Barangkali kita akan berfikir dua atau bahkan berkali-kali jika mau menanam Juwet (syzygium cumini), Paitan (Titonia sp) sejenis tanaman perdu yang bukan main pait rasanya, Kerasi (Lamtana camara) raja belukar dataran rendah yang sampai saat ini belum layak kita konsumsi bahkan sekepepet apapun situasinya atau Ciplukan (?) tumbuhan merambat dengan buah sebesar kelereng dengan rasanya yang manis menjadi tanaman pokok di ladang kita. Lantas siapa penebarnya? Wajar mereka adalah sekian dari tumbuhan yang terpinggirkan karena alasan ekonomis. Belum pernah terdengar kisah sukses seorang petani dengan sengaja berkebun juwet, paitan, ciplukan, kalau kerasi sudah ada gak ya...? Mungkin taman, itupun tak lebih hanya sebagai penghias restoran, villa, hotel atau hunian elite lainnya.

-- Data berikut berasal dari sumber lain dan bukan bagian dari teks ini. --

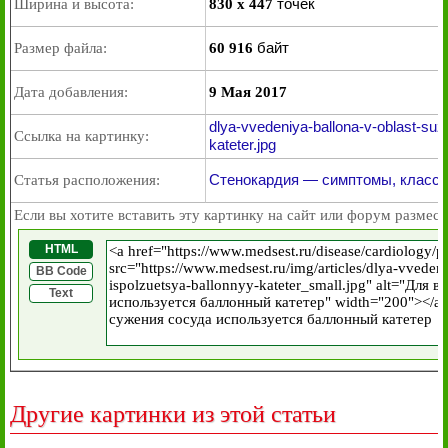
точек
Ширина и высота:
830 x 447
байт
Размер файла:
60 916
Дата добавления:
9 Мая 2017
dlya-vvedeniya-ballona-v-oblast-suz
Ссылка на картинку:
kateter.jpg
Стенокардия — симптомы, классиф
Статья расположения:
Если вы хотите вставить эту картинку на сайт или форум размест
HTML
BB Code
Text
Другие картинки из этой статьи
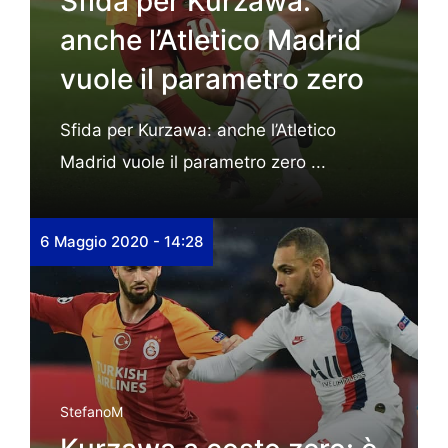
Sfida per Kurzawa:
anche l’Atletico Madrid
vuole il parametro zero
Sfida per Kurzawa: anche l’Atletico
Madrid vuole il parametro zero ...
6 Maggio 2020 - 14:28
StefanoM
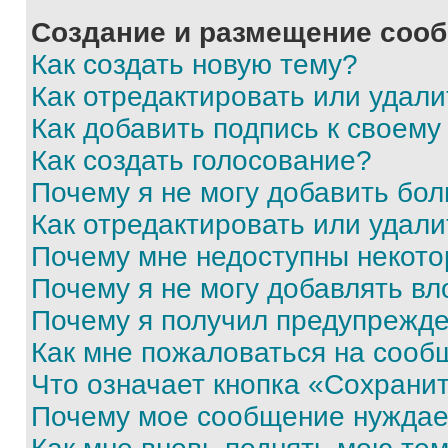
Создание и размещение соо
Как создать новую тему?
Как отредактировать или удал
Как добавить подпись к своем
Как создать голосование?
Почему я не могу добавить бо
Как отредактировать или удали
Почему мне недоступны некот
Почему я не могу добавлять в
Почему я получил предупрежд
Как мне пожаловаться на сооб
Что означает кнопка «Сохрани
Почему мое сообщение нуждае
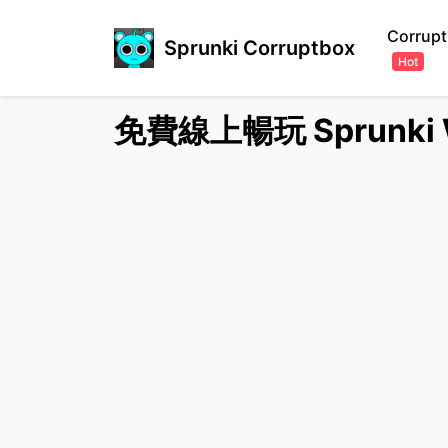
Corrupt
Sprunki Corruptbox
Hot
免費線上暢玩 Sprunki 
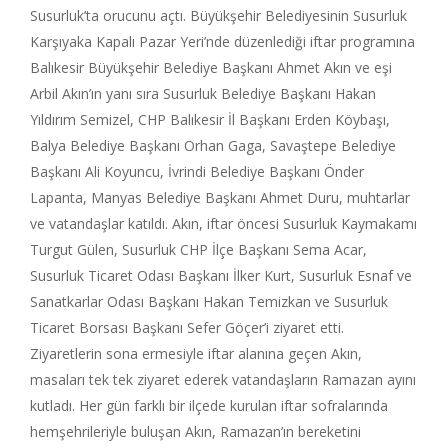
Susurluk’ta orucunu açtı. Büyükşehir Belediyesinin Susurluk
Karşıyaka Kapalı Pazar Yeri’nde düzenlediği iftar programına
Balıkesir Büyükşehir Belediye Başkanı Ahmet Akın ve eşi
Arbil Akın’ın yanı sıra Susurluk Belediye Başkanı Hakan
Yıldırım Semizel, CHP Balıkesir İl Başkanı Erden Köybaşı,
Balya Belediye Başkanı Orhan Gaga, Savaştepe Belediye
Başkanı Ali Koyuncu, İvrindi Belediye Başkanı Önder
Lapanta, Manyas Belediye Başkanı Ahmet Duru, muhtarlar
ve vatandaşlar katıldı. Akın, iftar öncesi Susurluk Kaymakamı
Turgut Gülen, Susurluk CHP İlçe Başkanı Sema Acar,
Susurluk Ticaret Odası Başkanı İlker Kurt, Susurluk Esnaf ve
Sanatkarlar Odası Başkanı Hakan Temizkan ve Susurluk
Ticaret Borsası Başkanı Sefer Göçer’i ziyaret etti.
Ziyaretlerin sona ermesiyle iftar alanına geçen Akın,
masaları tek tek ziyaret ederek vatandaşların Ramazan ayını
kutladı. Her gün farklı bir ilçede kurulan iftar sofralarında
hemşehrileriyle buluşan Akın, Ramazan’ın bereketini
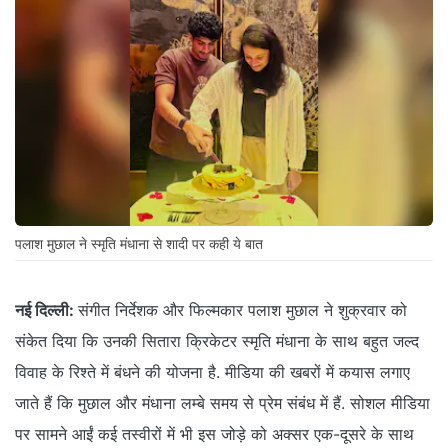
पलाश मुछाल ने स्मृति मंधाना से शादी पर कही ये बात
नई दिल्ली:
संगीत निर्देशक और फिल्मकार पलाश मुछाल ने शुक्रवार को
संकेत दिया कि उनकी सितारा क्रिकेटर स्मृति मंधाना के साथ बहुत जल्द
विवाह के रिश्ते में बंधने की योजना है. मीडिया की खबरों में कयास लगाए
जाते हैं कि मुछाल और मंधाना लम्बे समय से प्रेम संबंध में हैं. सोशल मीडिया
पर सामने आईं कई तस्वीरों में भी इस जोड़े को अक्सर एक-दूसरे के साथ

Adalah hamparan padang rumput dan belukar di perbukitan kapur gersang di selatan pulau Bali. Tepatnya salah satu sudut Desa Ungasan, sebuah desa terujung di bagian selatan Kabupaten Badung. Tidak ada batang ketela atau tanaman palawija, yang ada hanyalah belukar liar dan beberapa tanaman tahunan yang jumlahnyapun tak seberapa. Luasnya tak lebih dari 10 Ha milik tuan tanah setempat, bukan hutan bukan juga kebun garapan. Perumahan, villa dan hotel adalah pagar pembatasnya. Sebagian bahkan merupakan tanah bekas villa yang dibongkar oleh pemiliknya, menyisakan persegi panjang beton lengkap dengan lantainya ukuran 4 x 6 m yang tersamar oleh belukar. Setidaknya, tanah inilah yang menjadi rumah sementara bagi beberapa jenis burung didalamnya untuk meneruskan generasi dan menjalankan tugas ekologis yang menjadi garis fungsinya.
Tidak banyak jenis burung yang menghuninya, namun salah satu diantaranya merupakan jenis langka dan masuk dalam kategori dilindungi. Cekakak sungai (Todirhamphus chloris), Kerak kerbau (Acridotheres javanicus), Bentet kelabu (Lanius schach), Cerucuk (Pycnonotus goavier), Cucak kutilang (Pycnonotus aurigaster), Caladi tilik (Picoides moluccensis), Cipoh kacat (Aegetina tipia), Kapasan sayap putih (Lalage suaerii), srigunting hitam (Dicrurus macrocercus), Tangkar centrong (Crypsirina temia), Cica koreng jawa (Megalurus palustris), Prenjak jawa (Prinia familiaris), Burung madu sriganti (Nectarina jugularis) dan sesekali terlihat beberapa jenis Egreta terbang melintas.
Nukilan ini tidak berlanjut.